Amici curiae (friends of the court) filed six briefs, five in support of Cruz and one in support of Arizona. Most of the amicus briefs focus on the procedural intricacies of the case, except for the jointly filed brief from LatinoJustice PRLDEF and the NAACP Legal Defense & Educational Fund, Inc. Instead, LatinoJustice and LDF shed light on the role of racial bias and prejudice in capital jurors’ perceptions of whether a defendant is likely to pose a danger to others in the future. Detailing social-science research showing that Black, Afro-Latino, and Latino defendants are perceived as more dangerous than their white counterparts, the brief argues that informing jurors of a defendant’s parole-ineligibility can play a crucial role in curbing racial bias in the capital-sentencing process. The brief also connects the argument directly to Cruz’s case, detailing the increase in anti-Mexican and anti-Latino sentiment in Arizona around the time of the trial. Cruz is Mexican-American. LatinoJustice and LDF argue that given the atmosphere surrounding Cruz’s trial, he was especially in need of the protections that Simmons offered, and moreover, the Constitution required jurors to learn that Cruz was parole-ineligible. 

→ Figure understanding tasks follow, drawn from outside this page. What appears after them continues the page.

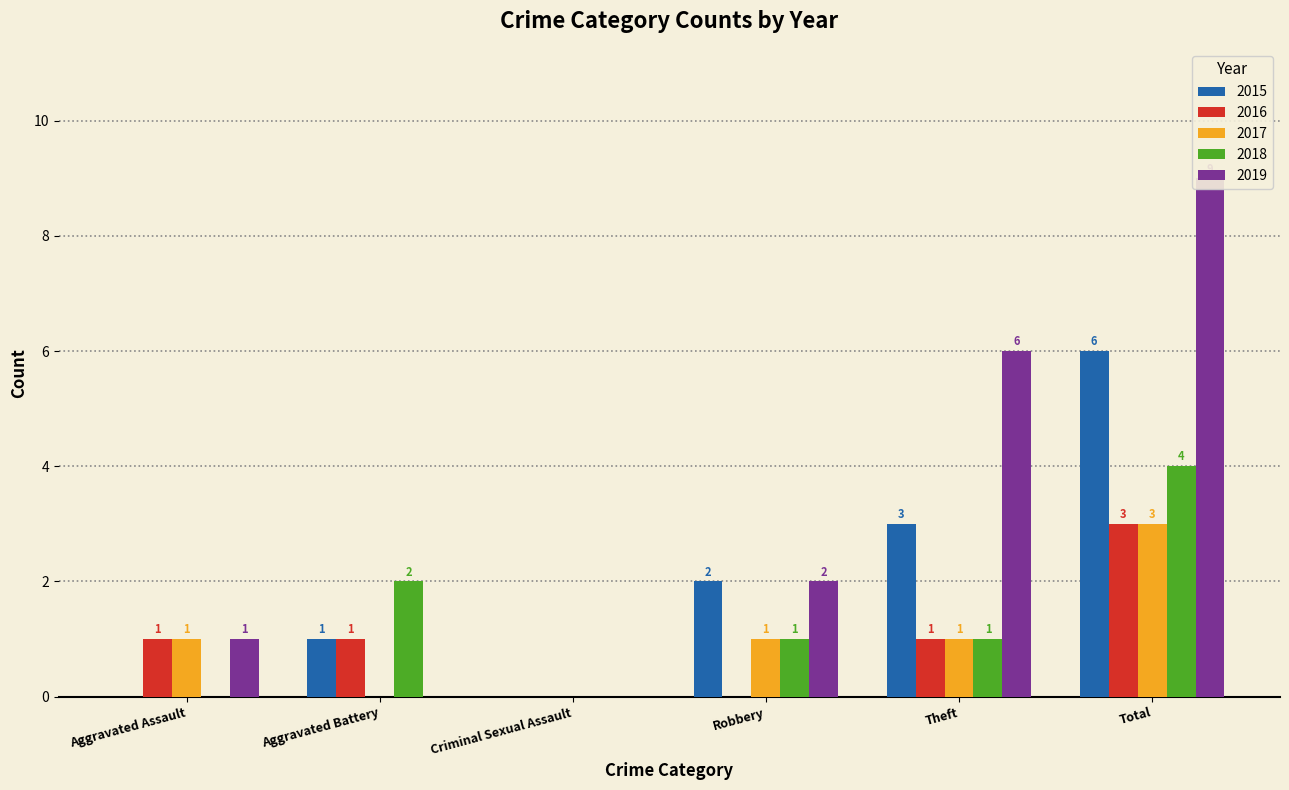

What is the label of the 5th bar from the right?

Aggravated Battery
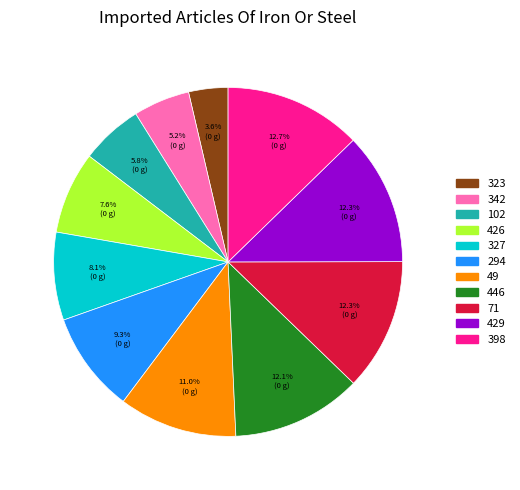

Approximately how many times larger is the value at 327 compared to 71?

0.7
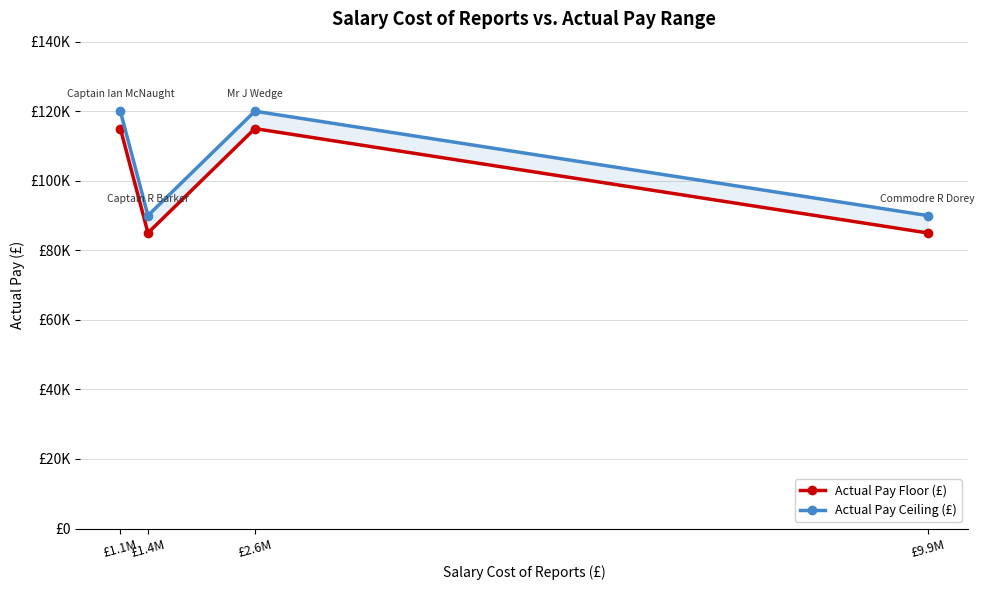

How many data points does each series have?

4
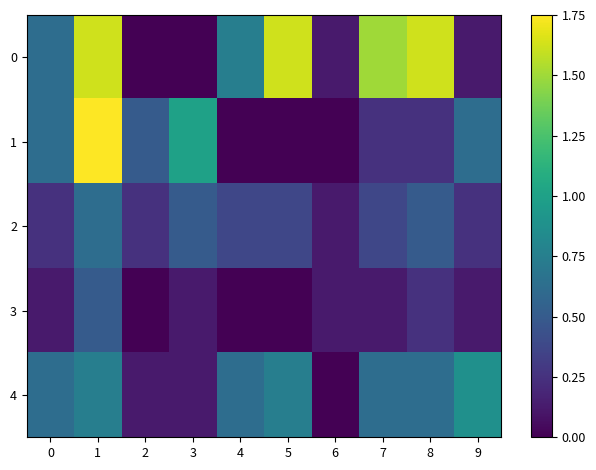

At 8, list the series in order from largest to smallest.

0, 4, 2, 1, 3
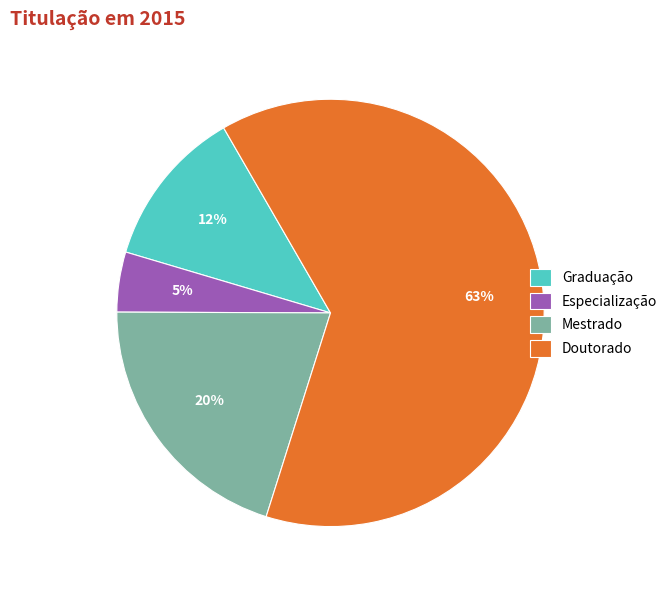

Approximately how many times larger is the value at Graduação compared to Mestrado?

0.6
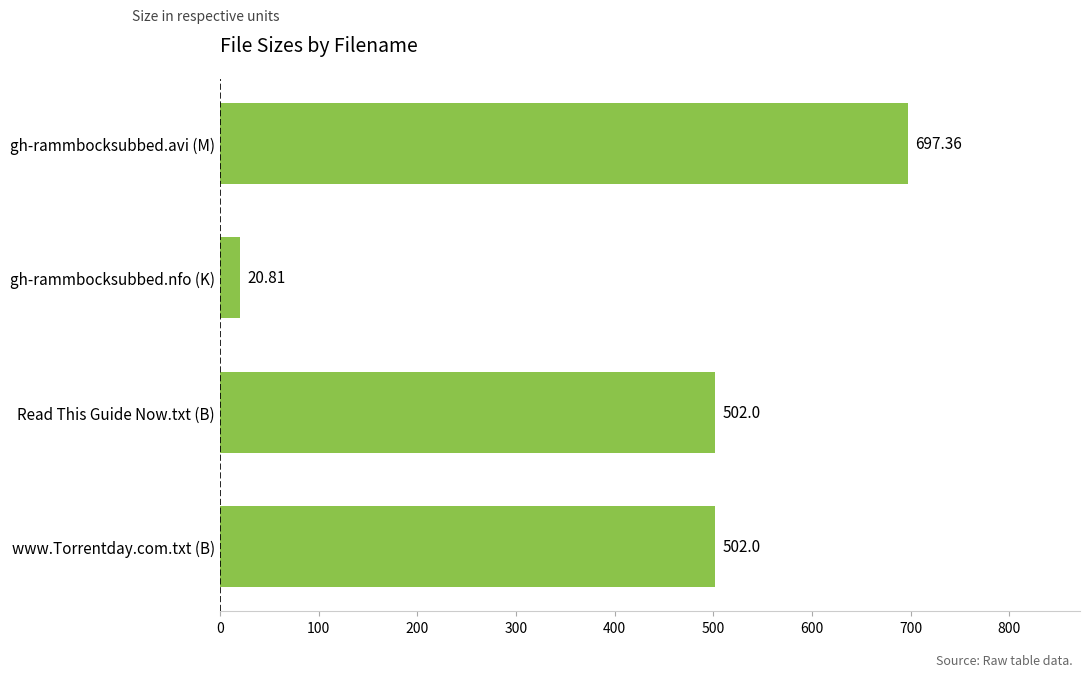

What is the sum of all values?

1722.2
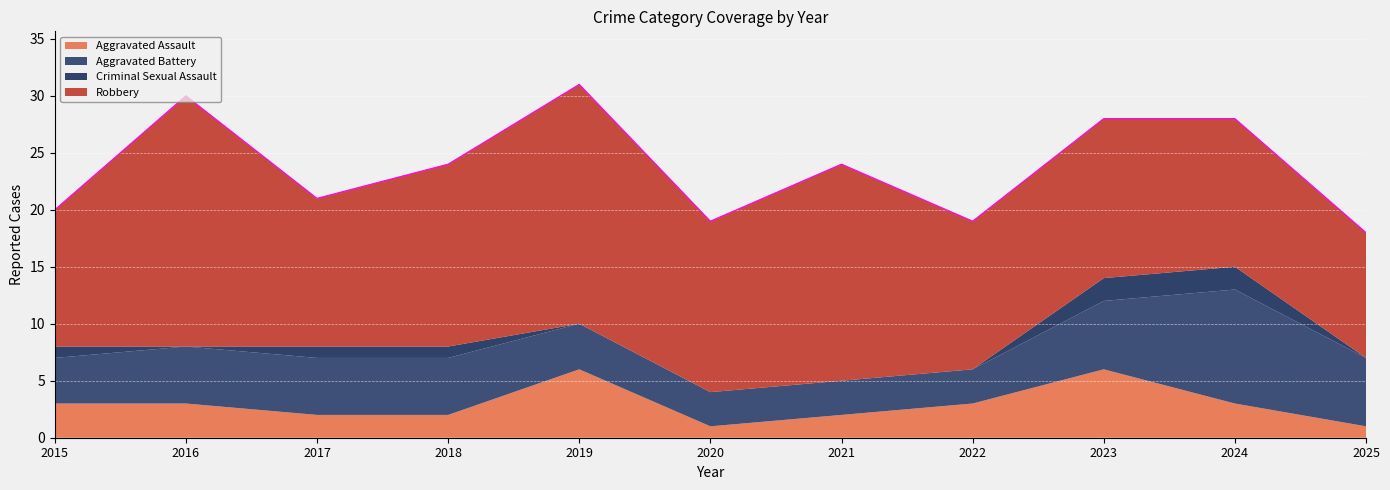

True or false: Criminal Sexual Assault and Aggravated Assault cross at least once.

False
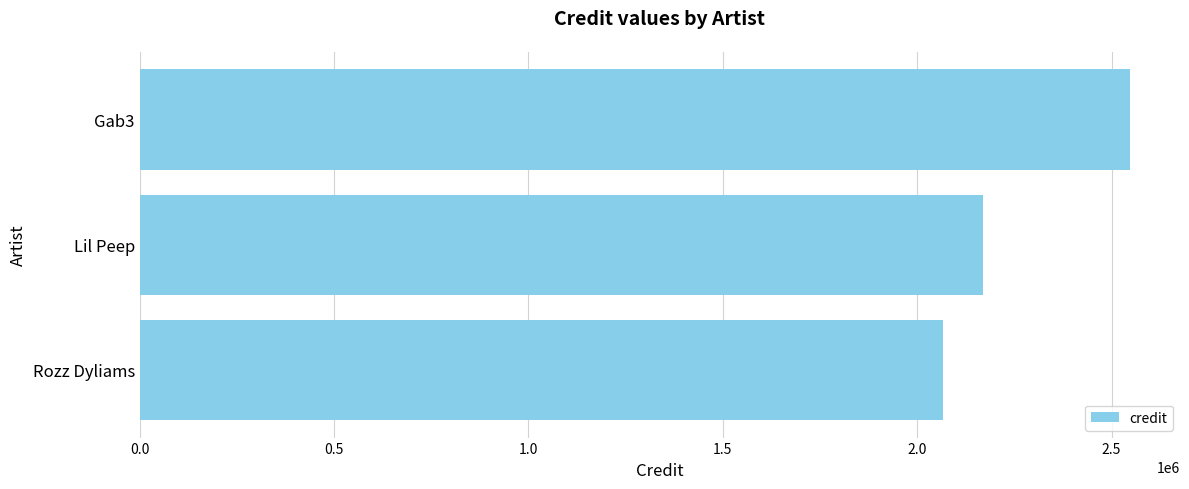

List the labels in order of value, largest first.

Gab3, Lil Peep, Rozz Dyliams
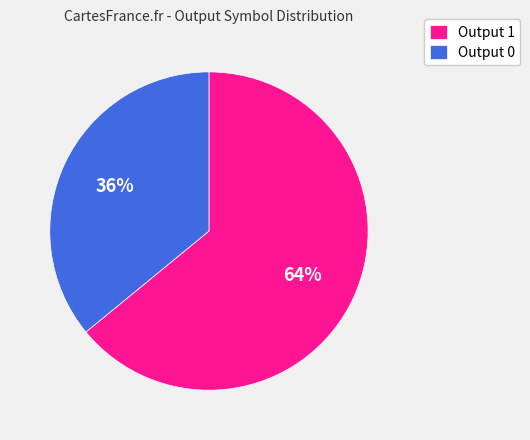

Is it true that Output 1 is 71% of the pie?

False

The court’s decision will have a direct impact on approximately 30 individuals in Arizona sentenced to death by juries prevented from learning that they were parole-ineligible if spared the death penalty. Of the 30, the Arizona Supreme Court denied review of six petitioners who raised an identical argument in their post-conviction appeals to the state high court. These six individuals are poised to petition the United States Supreme Court urging a resolution. The nearly two dozen other defendants have a similar post-conviction claim pending before Arizona state courts. Beyond the direct impact in Arizona, the decision could signal the court’s position on two interests that are often in competition: finality (the final resolution of a judgment) and a convicted person’s ability to receive meaningful appellate review of violations of their constitutional rights. Last term, in Shinn v. Ramirez, another Arizona case involving death-sentenced petitioners, the court prioritized finality over the petitioners’ constitutional right to effective assistance of counsel. Shinn had larger implications that extended to all state-sentenced petitioners appealing their convictions in federal court throughout the nation. Perhaps, because the holding in Cruz will be limited to death-sentenced petitioners in Arizona, the court may be more willing to prioritize due process.